Text ::
◇ ◇ ◇ ◇ ◇

Spoiled? In Mexico there’s no such thing. (Jithin Murali/Unsplash)

And now here I am, years later, scrambling to get my kid’s breakfast and lunch ready while she slowly and sleepily gets dressed. About half the time, I burn her grilled cheese sandwich because I think I can brush and braid her long hair while one side toasts, then forget about it. She’d prefer a half-burned sandwich to having to make it herself, though. On the way to school, we only listen to her playlist.

Most kids in Mexico are what we would consider to be pretty spoiled. But even that language sounds wrong here. Whereas “spoiled” is a synonym of “ruined” in English, “consentido” is more similar to the words “indulged” and maybe even “loved.” If someone is consentido, it means, basically, that they’re treated extra, extra special.

And, well, I live in Mexico and am raising a Mexican. I suppose it’s natural at this point that I’d be raising her in at least a somewhat similar way to her peers. And since we don’t have any of my own extended family close-by, I can’t help but feel that she’s missing out anyway.

Key ingredient: The village

Because the thing that makes Mexico special when it comes to children is community. Much of that community is found in extended family, but in the absence of one, we’ve got to DIY it. It’s not always the easiest, but it’s possible.

Does it take a village to raise a child, or is a village of children what shapes a society? (Saúl López/Cuartoscuro)

How do I do this? Really, I just show up to things with my kid. Unlike in many other countries, kids are naturally included in public life. You’ll see them at late-night parties, and you’ll see them at the bank. They’re basically taken along for the ride everywhere, and I would be hard-pressed to identify any “children-free” zones around here besides nightclubs.

I also reach out to and make friends with other families at my kid’s school. She might not have siblings, but she’s got plenty of other kids to play with, which I make sure of. And when things get busy, as they always do with working moms, we help each other out.

Because kids, like the rest of us, thrive in community. And you can’t get much more consentido than that.

◇ ◇ ◇ ◇ ◇

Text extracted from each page

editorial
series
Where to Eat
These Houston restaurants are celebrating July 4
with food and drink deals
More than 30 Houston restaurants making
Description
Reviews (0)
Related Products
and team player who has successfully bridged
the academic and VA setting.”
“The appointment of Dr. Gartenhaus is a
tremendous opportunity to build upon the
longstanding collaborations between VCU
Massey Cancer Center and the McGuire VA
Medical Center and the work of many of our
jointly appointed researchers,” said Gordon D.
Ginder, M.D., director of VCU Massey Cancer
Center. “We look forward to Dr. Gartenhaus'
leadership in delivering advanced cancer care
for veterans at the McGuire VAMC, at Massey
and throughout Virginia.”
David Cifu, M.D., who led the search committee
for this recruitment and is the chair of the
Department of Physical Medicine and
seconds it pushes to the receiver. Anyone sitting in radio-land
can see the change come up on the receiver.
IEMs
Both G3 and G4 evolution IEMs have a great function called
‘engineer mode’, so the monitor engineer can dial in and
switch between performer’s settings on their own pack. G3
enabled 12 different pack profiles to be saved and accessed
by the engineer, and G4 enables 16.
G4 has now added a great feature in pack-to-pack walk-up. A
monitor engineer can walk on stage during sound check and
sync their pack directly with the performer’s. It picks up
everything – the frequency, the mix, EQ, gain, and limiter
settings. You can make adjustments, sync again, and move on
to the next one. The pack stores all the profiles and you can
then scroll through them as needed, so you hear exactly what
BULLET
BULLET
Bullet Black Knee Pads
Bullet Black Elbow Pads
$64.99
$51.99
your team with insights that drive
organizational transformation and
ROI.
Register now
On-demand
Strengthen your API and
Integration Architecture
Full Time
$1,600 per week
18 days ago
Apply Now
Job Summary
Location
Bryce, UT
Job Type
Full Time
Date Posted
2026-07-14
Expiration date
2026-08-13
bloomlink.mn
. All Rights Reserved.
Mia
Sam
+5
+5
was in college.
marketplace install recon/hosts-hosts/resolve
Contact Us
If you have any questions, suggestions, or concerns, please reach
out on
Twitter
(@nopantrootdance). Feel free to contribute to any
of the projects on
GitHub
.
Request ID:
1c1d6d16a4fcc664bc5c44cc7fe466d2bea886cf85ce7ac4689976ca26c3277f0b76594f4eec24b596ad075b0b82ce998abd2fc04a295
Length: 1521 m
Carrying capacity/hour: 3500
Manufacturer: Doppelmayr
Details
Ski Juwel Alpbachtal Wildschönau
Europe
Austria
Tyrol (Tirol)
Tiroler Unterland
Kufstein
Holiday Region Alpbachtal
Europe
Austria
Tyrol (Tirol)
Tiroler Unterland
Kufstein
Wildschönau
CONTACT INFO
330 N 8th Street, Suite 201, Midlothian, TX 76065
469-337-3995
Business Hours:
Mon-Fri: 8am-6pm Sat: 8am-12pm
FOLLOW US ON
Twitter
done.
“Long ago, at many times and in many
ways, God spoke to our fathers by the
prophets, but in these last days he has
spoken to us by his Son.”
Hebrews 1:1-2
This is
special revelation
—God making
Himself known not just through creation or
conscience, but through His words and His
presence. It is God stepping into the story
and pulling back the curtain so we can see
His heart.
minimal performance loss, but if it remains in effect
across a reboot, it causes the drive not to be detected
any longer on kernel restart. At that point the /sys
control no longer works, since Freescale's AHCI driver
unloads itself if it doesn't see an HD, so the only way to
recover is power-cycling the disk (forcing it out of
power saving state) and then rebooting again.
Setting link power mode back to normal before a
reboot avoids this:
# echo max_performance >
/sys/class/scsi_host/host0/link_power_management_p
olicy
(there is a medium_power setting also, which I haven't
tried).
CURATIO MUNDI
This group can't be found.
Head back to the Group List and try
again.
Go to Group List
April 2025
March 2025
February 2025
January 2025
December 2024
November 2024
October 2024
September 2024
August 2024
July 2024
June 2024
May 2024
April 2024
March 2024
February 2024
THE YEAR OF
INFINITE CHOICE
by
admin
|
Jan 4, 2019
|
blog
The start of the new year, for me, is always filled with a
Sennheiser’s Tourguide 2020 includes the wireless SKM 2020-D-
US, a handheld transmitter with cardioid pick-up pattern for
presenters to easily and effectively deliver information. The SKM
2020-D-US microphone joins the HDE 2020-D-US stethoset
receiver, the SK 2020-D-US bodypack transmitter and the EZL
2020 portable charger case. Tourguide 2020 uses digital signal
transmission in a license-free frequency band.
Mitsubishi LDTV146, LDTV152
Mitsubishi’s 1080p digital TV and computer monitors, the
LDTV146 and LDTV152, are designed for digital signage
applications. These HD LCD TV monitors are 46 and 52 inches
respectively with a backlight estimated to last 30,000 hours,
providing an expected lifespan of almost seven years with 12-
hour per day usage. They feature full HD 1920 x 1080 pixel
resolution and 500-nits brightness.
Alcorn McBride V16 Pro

◇ ◇ ◇ ◇ ◇

Your instructions ::
Write out the full article on raising a child in Mexico, word for word. These lines were taken from a separate source.

Answer ::
Spoiled? In Mexico there’s no such thing. (Jithin Murali/Unsplash)

And now here I am, years later, scrambling to get my kid’s breakfast and lunch ready while she slowly and sleepily gets dressed. About half the time, I burn her grilled cheese sandwich because I think I can brush and braid her long hair while one side toasts, then forget about it. She’d prefer a half-burned sandwich to having to make it herself, though. On the way to school, we only listen to her playlist.

Most kids in Mexico are what we would consider to be pretty spoiled. But even that language sounds wrong here. Whereas “spoiled” is a synonym of “ruined” in English, “consentido” is more similar to the words “indulged” and maybe even “loved.” If someone is consentido, it means, basically, that they’re treated extra, extra special.

And, well, I live in Mexico and am raising a Mexican. I suppose it’s natural at this point that I’d be raising her in at least a somewhat similar way to her peers. And since we don’t have any of my own extended family close-by, I can’t help but feel that she’s missing out anyway.

Key ingredient: The village

Because the thing that makes Mexico special when it comes to children is community. Much of that community is found in extended family, but in the absence of one, we’ve got to DIY it. It’s not always the easiest, but it’s possible.

Does it take a village to raise a child, or is a village of children what shapes a society? (Saúl López/Cuartoscuro)

How do I do this? Really, I just show up to things with my kid. Unlike in many other countries, kids are naturally included in public life. You’ll see them at late-night parties, and you’ll see them at the bank. They’re basically taken along for the ride everywhere, and I would be hard-pressed to identify any “children-free” zones around here besides nightclubs.

I also reach out to and make friends with other families at my kid’s school. She might not have siblings, but she’s got plenty of other kids to play with, which I make sure of. And when things get busy, as they always do with working moms, we help each other out.

Because kids, like the rest of us, thrive in community. And you can’t get much more consentido than that.